*YOUR INSTRUCTIONS:* Restate word for word the lines of the material below, from the line with "Professore, come funzionan" to the line with "ed agiscono impedendo a questa proteina v", both lines included, and no others.
• • • •
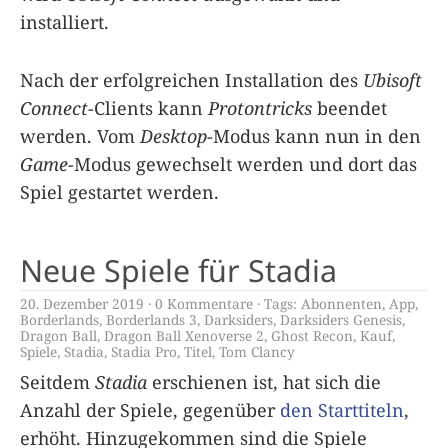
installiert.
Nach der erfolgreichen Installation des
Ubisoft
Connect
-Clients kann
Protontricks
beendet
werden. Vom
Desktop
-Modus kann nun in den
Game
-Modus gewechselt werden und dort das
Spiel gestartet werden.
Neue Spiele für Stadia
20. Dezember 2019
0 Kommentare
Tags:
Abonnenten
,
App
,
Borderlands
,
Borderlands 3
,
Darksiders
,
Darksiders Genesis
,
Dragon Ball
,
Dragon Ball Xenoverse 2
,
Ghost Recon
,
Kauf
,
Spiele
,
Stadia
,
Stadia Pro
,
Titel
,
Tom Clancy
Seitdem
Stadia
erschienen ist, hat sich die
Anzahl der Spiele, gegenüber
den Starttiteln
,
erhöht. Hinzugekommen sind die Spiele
• • • •
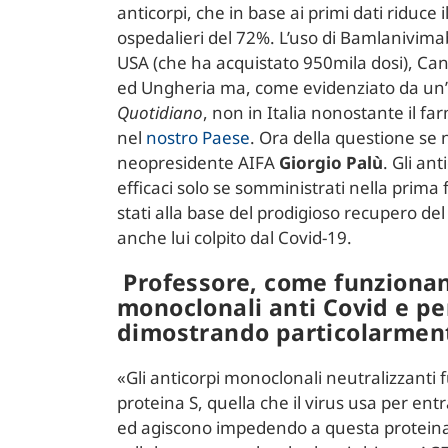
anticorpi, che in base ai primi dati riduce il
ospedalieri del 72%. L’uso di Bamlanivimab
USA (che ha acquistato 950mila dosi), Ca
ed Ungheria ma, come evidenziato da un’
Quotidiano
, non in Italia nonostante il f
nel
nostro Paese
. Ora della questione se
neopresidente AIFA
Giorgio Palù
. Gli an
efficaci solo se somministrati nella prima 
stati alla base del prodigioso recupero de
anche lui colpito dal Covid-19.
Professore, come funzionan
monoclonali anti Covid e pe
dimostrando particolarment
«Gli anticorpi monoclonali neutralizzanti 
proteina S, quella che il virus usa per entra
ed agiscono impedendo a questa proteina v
• • • •
*RESPONSE BELOW:*
Professore, come funzionan
monoclonali anti Covid e pe
dimostrando particolarment
«Gli anticorpi monoclonali neutralizzanti 
proteina S, quella che il virus usa per entra
ed agiscono impedendo a questa proteina v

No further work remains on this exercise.